** start of Recorded information **

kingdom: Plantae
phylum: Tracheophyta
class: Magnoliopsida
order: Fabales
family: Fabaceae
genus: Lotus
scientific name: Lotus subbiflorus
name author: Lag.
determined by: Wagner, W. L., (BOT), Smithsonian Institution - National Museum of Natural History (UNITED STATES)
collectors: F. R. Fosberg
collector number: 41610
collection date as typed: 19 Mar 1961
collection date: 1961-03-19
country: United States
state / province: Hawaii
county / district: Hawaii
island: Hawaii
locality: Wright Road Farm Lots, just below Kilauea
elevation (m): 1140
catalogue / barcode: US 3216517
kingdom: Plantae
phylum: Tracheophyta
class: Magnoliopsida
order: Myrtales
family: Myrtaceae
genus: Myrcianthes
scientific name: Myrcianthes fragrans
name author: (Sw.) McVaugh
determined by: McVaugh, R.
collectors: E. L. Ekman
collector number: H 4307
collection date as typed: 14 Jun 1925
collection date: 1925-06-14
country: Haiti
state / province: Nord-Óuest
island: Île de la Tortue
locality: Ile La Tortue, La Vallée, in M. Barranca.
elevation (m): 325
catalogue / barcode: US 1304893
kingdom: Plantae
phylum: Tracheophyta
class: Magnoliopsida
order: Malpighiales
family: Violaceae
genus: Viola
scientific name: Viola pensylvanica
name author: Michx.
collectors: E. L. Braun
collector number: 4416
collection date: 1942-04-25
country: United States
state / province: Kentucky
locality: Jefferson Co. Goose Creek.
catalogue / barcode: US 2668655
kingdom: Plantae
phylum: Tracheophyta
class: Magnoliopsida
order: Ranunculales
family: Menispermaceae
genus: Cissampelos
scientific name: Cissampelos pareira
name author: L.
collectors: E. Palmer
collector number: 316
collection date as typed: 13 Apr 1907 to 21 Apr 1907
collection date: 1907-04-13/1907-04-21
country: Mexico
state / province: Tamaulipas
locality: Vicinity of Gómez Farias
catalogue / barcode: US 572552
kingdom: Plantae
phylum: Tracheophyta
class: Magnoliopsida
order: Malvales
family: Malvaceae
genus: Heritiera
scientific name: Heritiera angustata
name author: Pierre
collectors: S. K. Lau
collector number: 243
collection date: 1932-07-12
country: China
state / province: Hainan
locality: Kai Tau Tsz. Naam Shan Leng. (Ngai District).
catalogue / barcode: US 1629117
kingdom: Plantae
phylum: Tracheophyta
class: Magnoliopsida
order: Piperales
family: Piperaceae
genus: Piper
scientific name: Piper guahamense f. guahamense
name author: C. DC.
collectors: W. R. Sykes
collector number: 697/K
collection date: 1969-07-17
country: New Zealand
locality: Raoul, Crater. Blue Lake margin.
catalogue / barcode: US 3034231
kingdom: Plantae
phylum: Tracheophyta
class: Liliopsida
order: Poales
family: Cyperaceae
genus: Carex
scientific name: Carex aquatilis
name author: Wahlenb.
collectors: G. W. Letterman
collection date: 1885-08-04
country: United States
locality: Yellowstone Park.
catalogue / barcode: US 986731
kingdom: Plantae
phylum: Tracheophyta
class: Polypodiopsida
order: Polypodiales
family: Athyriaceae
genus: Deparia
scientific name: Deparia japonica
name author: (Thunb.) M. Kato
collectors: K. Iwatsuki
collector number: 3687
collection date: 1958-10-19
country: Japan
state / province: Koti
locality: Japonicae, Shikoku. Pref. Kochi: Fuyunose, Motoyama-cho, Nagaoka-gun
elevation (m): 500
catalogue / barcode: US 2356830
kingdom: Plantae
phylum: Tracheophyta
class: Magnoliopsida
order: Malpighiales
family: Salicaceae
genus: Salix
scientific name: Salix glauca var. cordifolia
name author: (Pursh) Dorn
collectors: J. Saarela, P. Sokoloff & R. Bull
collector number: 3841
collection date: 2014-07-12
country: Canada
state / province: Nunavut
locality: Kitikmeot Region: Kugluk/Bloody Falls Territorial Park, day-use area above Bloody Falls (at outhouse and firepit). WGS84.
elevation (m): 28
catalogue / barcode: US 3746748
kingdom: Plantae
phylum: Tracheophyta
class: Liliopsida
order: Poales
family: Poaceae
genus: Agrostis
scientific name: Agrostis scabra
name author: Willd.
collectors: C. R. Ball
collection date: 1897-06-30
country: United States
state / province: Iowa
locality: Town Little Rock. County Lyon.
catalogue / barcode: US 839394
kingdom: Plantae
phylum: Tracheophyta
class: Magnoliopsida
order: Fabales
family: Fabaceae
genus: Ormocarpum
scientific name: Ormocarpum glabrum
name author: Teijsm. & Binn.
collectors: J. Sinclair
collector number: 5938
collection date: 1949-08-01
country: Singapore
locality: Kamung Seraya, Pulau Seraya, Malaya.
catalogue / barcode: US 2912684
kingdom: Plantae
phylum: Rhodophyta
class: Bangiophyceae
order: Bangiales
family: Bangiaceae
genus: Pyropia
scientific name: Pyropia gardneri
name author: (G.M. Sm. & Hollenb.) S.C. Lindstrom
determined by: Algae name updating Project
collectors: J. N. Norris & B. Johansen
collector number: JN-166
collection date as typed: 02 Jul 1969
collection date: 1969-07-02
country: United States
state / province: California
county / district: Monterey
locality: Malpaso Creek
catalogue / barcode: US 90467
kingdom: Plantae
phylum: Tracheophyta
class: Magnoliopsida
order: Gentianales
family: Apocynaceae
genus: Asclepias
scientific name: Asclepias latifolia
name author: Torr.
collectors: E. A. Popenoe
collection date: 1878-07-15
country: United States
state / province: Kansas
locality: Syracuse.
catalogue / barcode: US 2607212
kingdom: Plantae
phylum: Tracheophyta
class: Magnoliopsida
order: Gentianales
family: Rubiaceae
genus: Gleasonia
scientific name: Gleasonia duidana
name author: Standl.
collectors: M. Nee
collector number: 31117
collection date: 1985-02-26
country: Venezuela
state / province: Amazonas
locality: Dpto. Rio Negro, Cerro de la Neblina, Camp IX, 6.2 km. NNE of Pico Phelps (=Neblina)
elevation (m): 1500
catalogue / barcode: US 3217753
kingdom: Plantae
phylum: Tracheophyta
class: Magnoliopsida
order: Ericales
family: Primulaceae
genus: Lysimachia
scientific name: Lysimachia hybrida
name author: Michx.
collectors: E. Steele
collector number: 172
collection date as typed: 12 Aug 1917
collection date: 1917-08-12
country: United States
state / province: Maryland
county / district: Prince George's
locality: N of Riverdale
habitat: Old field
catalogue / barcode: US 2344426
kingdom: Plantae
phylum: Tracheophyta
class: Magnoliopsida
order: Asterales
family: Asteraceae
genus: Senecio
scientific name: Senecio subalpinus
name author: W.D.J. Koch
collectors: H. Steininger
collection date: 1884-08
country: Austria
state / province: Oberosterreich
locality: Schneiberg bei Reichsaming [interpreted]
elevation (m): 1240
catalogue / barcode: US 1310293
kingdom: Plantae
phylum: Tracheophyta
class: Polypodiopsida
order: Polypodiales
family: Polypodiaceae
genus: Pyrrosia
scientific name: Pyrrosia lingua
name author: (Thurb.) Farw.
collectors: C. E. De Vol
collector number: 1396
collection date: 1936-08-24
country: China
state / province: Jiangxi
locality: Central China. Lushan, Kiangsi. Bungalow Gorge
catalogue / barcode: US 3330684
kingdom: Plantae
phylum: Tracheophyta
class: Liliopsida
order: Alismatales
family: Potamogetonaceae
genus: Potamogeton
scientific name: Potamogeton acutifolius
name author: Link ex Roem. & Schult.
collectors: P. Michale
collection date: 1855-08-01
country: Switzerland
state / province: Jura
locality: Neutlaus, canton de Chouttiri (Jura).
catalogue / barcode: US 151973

** end of Recorded information **

> Directive: Pull out every line of the records above that contains the string "typed".

> Reply:
collection date as typed: 19 Mar 1961
collection date as typed: 14 Jun 1925
collection date as typed: 13 Apr 1907 to 21 Apr 1907
collection date as typed: 02 Jul 1969
collection date as typed: 12 Aug 1917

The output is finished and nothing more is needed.